While traveling on the same airplane, the three met and many discussions occurred with only the professor being the doubtful one about faith. Paul and Elizabeth were of the same mindset but Van Eaton always had a hard time being a believer. When the professor’s flight to New Delhi was cancelled, he decided, reluctantly, to join the others on a tour of Israel. Paul and Elizabeth became close friends especially since their beliefs were similar but not a close romantic type friendship, just enjoying each other seeing what they always had dreamed of seeing. The professor joined them on the tour also since he had nothing else to do. After finishing the tour, they decided to walk around to see more of the area. While walking they thought they heard a call of distress from down an alley so Paul thought they better investigate. They found a young woman being attacked by two soldiers at the end of the alley and, knowing they were caught, the soldiers started chasing the group. No matter where the trio went the soldiers were close behind since they knew the city and the trio had no idea where they were. Suddenly the three were traveling through very old buildings, falling through floors and dropping into the cellars, and seemingly lost with no direction known to be safe.
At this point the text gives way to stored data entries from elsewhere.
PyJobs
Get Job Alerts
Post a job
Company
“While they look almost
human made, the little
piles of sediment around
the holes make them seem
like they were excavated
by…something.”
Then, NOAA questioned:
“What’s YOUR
The Bayou Trilogy: Under the Bright Lights, Muscle for the Wing, and The Ones You Do by Daniel Woodrell

The Bayou TrilogyReviewed by Teri Davis

It is rare to read a series of three novellas within one cover, but that best describes The Bayou Trilogy. Each short novella features Rene Shade, a policeman from the swamp area of Louisiana known as St. Bruno. Rene’s family has an eclectic background as he has one brother who owns and runs a bar and the other brother is a successful attorney. The relationship between the three is as varied as their chosen occupations.
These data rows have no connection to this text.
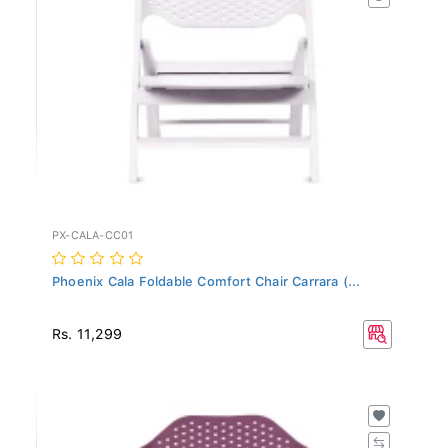
PX-CALA-CC01
Phoenix Cala Foldable Comfort Chair Carrara (...
Rs. 11,299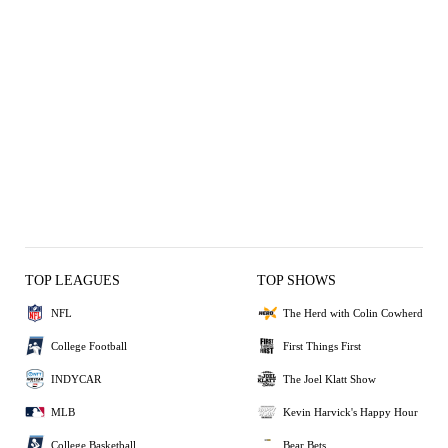
TOP LEAGUES
TOP SHOWS
NFL
The Herd with Colin Cowherd
College Football
First Things First
INDYCAR
The Joel Klatt Show
MLB
Kevin Harvick's Happy Hour
College Basketball
Bear Bets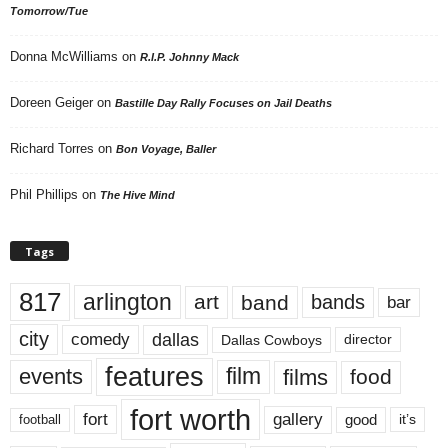
Tomorrow/Tue
Donna McWilliams
on
R.I.P. Johnny Mack
Doreen Geiger
on
Bastille Day Rally Focuses on Jail Deaths
Richard Torres
on
Bon Voyage, Baller
Phil Phillips
on
The Hive Mind
Tags
817
arlington
art
band
bands
bar
city
dallas
comedy
Dallas Cowboys
director
features
events
film
films
food
fort worth
fort
gallery
good
it’s
football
Rene Shade grew up becoming a boxer and finally becoming a policeman. Unfortunately, Rene dishes out his justice through using knowing of the people and families from his life in St. Bruno. Through
understanding the people, who or what is important to them, he solves the criminal investigations through his own version of justice frequently not having the approval of his superiors.

In Bright Lights which was first published in 1986, the investigation is about a black city councilman’s murder. Muscle for the Wing from 1988 is about a group of paroled convicts who are on a spree of robbing and killing anyone who gets in their way. In The One You Do from 1992, Rene’s father who has been absent for years, appears back in St. Bruno with his ten-year-old daughter from another woman. Being that his father was a former pool hall hustler, no one is surprised that someone wants the father dead.